To do :: Below are the records. Count the lines containing the string "topic", and reply with the number alone.
[[ Provided material open ]]
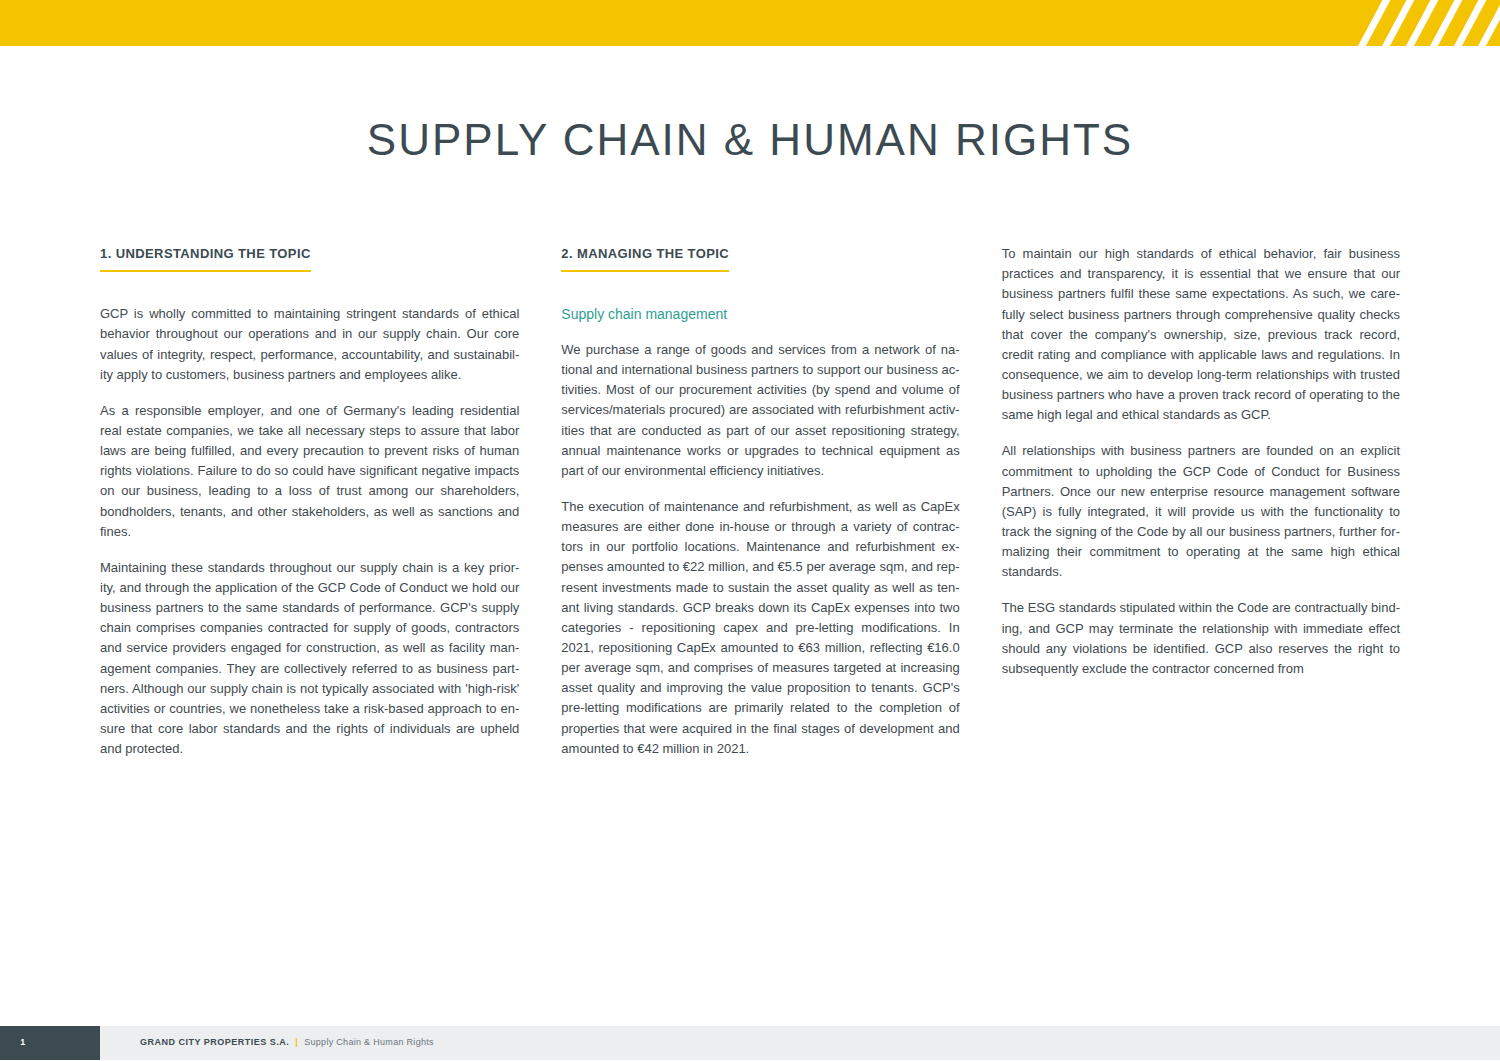SUPPLY CHAIN & HUMAN RIGHTS
1. Understanding the topic
GCP is wholly committed to maintaining stringent standards of ethical behavior throughout our operations and in our supply chain. Our core values of integrity, respect, performance, accountability, and sustainability apply to customers, business partners and employees alike.
As a responsible employer, and one of Germany's leading residential real estate companies, we take all necessary steps to assure that labor laws are being fulfilled, and every precaution to prevent risks of human rights violations. Failure to do so could have significant negative impacts on our business, leading to a loss of trust among our shareholders, bondholders, tenants, and other stakeholders, as well as sanctions and fines.
Maintaining these standards throughout our supply chain is a key priority, and through the application of the GCP Code of Conduct we hold our business partners to the same standards of performance. GCP's supply chain comprises companies contracted for supply of goods, contractors and service providers engaged for construction, as well as facility management companies. They are collectively referred to as business partners. Although our supply chain is not typically associated with 'high-risk' activities or countries, we nonetheless take a risk-based approach to ensure that core labor standards and the rights of individuals are upheld and protected.
2. Managing the topic
Supply chain management
We purchase a range of goods and services from a network of national and international business partners to support our business activities. Most of our procurement activities (by spend and volume of services/materials procured) are associated with refurbishment activities that are conducted as part of our asset repositioning strategy, annual maintenance works or upgrades to technical equipment as part of our environmental efficiency initiatives.
The execution of maintenance and refurbishment, as well as CapEx measures are either done in-house or through a variety of contractors in our portfolio locations. Maintenance and refurbishment expenses amounted to €22 million, and €5.5 per average sqm, and represent investments made to sustain the asset quality as well as tenant living standards. GCP breaks down its CapEx expenses into two categories - repositioning capex and pre-letting modifications. In 2021, repositioning CapEx amounted to €63 million, reflecting €16.0 per average sqm, and comprises of measures targeted at increasing asset quality and improving the value proposition to tenants. GCP's pre-letting modifications are primarily related to the completion of properties that were acquired in the final stages of development and amounted to €42 million in 2021.
To maintain our high standards of ethical behavior, fair business practices and transparency, it is essential that we ensure that our business partners fulfil these same expectations. As such, we carefully select business partners through comprehensive quality checks that cover the company's ownership, size, previous track record, credit rating and compliance with applicable laws and regulations. In consequence, we aim to develop long-term relationships with trusted business partners who have a proven track record of operating to the same high legal and ethical standards as GCP.
All relationships with business partners are founded on an explicit commitment to upholding the GCP Code of Conduct for Business Partners. Once our new enterprise resource management software (SAP) is fully integrated, it will provide us with the functionality to track the signing of the Code by all our business partners, further formalizing their commitment to operating at the same high ethical standards.
The ESG standards stipulated within the Code are contractually binding, and GCP may terminate the relationship with immediate effect should any violations be identified. GCP also reserves the right to subsequently exclude the contractor concerned from
1
GRAND CITY PROPERTIES S.A.|Supply Chain & Human Rights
[[ Provided material closed ]]
Solution to the exercise :: 2